When 1989 hit and the racing surface for Kansas City racing changed from dirt to asphalt (the new Lakeside Speedway opened and I-70 Speedway began weekly racing), Beebe made the change, eventually becoming a regular on the ARTGO racing series and later the ASA racing series. Many will remember the ARTGO series headed by John McKarns, as the series which brought us the white line rule to new Lakeside Speedway. The ARTGO Series was to asphalt racing what the USMTS Series is currently to dirt racing. Asphalt Late Model racing on numerous tracks in the Midwest, led to Beebe regularly competing against drivers like Matt Kenseth, Larry Phillips, Steve Carlson, Joe Shear, Tony Roper, and Kevin Cywinski. Rick was always a driver favored to win any of these races, usually qualifying in the top 10 positions.
Rick became the Kansas City Racing fan favorite competing in these races, many which were televised and would have us glued to our televisions watching and cheering on the hometown driver or in the early days of VCRs, at the very least we were recording them, while attending local races. When the ASA races were at I-70 Speedway, most of the hometown crowd was pulling for Rick Beebe to win the race. During the decade of the 1990s Rick Beebe was the Kansas City driver everyone recognized nationally.
Competing at I-70 Speedway also led to Beebe competing in the NASCAR Camping World Truck Series and eventually the NASCAR Xfinity (was Busch) Series. In the ASA Series Rick was respected enough as a racer he became the series mentor for the rookies, which include Seven Time NASCAR Sprint Cup Champion Jimmie Johnson and last year’s Champion Kyle Busch.

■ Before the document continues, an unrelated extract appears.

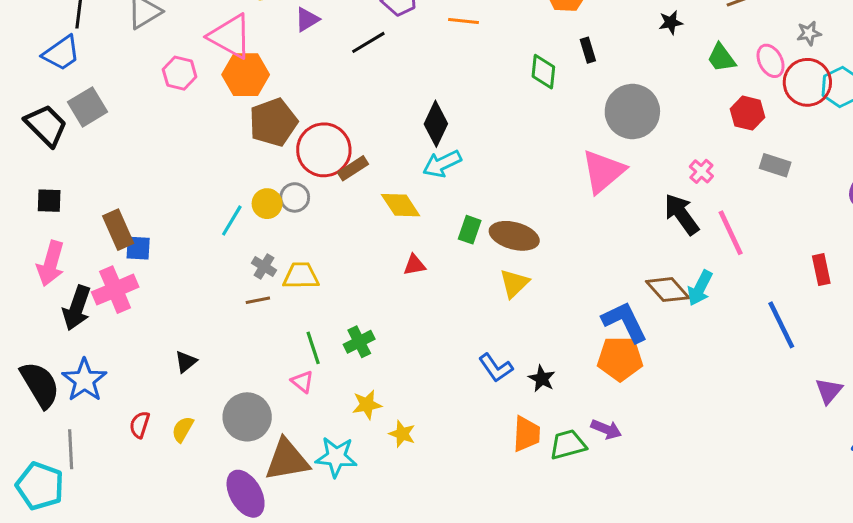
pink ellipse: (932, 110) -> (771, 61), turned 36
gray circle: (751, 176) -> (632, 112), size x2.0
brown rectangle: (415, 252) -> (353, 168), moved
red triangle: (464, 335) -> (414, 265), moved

As the asphalt racing scene faded away from the Kansas City area and even more so as the ARTGO and ASA series died, asphalt racing has died nationally. Rick Beebe made the change back to dirt, his roots. Instead of Late Models though he returned to the dirt Modifieds. He competed again at the highest levels of modified racing in the USMTS series.
Rick has always been a supporter of local racing, supporting the Central Auto Racing Boosters in 2005 by selling them his show car trailer to utilize as traveling museum for their Hall of Fame. Local racing has been fortunate to have Rick Beebe be an ambassador for Kansas City area drivers. From a national level Rick was the recognized Kansas City driver between two local nationally recognized NASCAR drivers, Terry Bivins to Clint Bowyer. Today Racingkc inducts Rick Beebe into our Hall of Fame.